[Extract to read]
*** Begin section ***

Multi-sensing signals diagnosis and CNN-based detection of porosity defect during Al alloys laser welding

Abstract

Porosity is one of the most common defects in laser welding of aluminum (Al) alloys, which seriously affects the welding quality. Online monitoring of porosity defect can provide guidance for the adjustment of process parameters to reduce the occurrence of porosity, which has attracted increasing attention. This paper presents a novel method for recognizing and detecting porosity defect during Al alloys laser welding based on multi-sensing signals diagnosis and deep learning. A multi-sensor platform, including a high-speed camera and a coherent light measurement system, is established to measure the keyhole 3D morphological characteristics. The obtained keyhole depth signal is processed by ensemble empirical mode decomposition (EEMD), and it is found that the change of keyhole depth can be used to recognize the regions where the pores appear. Besides, the sliding window algorithm is used to scan the keyhole opening morphological characteristic signals, followed by the wavelet packet transform (WPT) processing on a small segment of the signals in each window to obtain the time-frequency spectrum graphs. The messy spectrum graphs show that the keyhole opening fluctuates violently, indicating the formation of porosity in the corresponding location of the weld seam. A convolutional neural network (CNN) is constructed to identify the spectrum graphs, realizing the online detection of porosity. The results show that the proposed method has high accuracy and good reliability.

*** End section ***

[Task directions]
Summarize the abstract above in two sentences.

[Data extract]
*** Begin section ***

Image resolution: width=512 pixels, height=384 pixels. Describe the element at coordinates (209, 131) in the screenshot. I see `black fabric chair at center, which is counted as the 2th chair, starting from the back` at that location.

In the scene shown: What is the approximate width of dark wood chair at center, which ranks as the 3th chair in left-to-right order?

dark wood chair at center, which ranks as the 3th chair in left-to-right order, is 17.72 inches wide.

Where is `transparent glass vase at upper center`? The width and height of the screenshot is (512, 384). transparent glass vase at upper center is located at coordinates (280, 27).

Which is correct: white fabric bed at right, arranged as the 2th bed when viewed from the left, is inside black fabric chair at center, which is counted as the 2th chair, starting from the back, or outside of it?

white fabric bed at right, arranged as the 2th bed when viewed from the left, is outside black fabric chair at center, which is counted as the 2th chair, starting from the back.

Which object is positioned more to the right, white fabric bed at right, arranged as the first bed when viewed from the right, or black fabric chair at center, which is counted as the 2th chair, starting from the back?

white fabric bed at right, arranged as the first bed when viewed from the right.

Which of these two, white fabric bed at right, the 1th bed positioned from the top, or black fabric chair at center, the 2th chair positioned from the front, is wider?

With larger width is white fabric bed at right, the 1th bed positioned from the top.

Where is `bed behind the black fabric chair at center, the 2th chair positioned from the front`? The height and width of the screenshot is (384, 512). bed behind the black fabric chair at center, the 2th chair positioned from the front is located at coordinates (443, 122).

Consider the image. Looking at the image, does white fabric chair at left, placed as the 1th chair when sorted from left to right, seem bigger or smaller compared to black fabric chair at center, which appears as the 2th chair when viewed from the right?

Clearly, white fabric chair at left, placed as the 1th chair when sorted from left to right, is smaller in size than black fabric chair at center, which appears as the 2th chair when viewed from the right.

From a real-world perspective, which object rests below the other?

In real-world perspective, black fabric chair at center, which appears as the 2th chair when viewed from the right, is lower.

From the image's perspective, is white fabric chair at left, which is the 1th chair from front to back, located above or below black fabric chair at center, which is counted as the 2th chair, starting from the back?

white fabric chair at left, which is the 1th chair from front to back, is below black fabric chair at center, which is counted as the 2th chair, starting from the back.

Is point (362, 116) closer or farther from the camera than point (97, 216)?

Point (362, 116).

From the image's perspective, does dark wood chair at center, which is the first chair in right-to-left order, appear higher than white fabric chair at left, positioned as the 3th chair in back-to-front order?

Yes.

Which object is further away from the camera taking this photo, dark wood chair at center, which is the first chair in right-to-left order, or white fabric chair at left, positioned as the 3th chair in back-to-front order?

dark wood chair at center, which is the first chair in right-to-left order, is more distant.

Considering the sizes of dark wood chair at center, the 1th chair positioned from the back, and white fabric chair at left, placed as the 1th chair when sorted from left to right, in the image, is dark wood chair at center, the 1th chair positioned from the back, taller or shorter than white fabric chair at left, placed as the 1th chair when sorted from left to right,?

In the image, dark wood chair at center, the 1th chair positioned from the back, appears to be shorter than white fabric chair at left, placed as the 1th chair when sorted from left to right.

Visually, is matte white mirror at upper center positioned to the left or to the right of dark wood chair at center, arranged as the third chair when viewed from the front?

*** End section ***

[Reply to the exercise]
Porosity is a common defect that seriously affects the quality of laser-welded aluminum alloys, and the paper presents a method that uses multi-sensing signals and deep learning to recognize and detect it during welding. Changes in keyhole depth, processed by EEMD, reveal where pores appear, while wavelet packet spectrum graphs of keyhole opening signals scanned with a sliding window are identified by a CNN for online porosity detection with high accuracy and good reliability.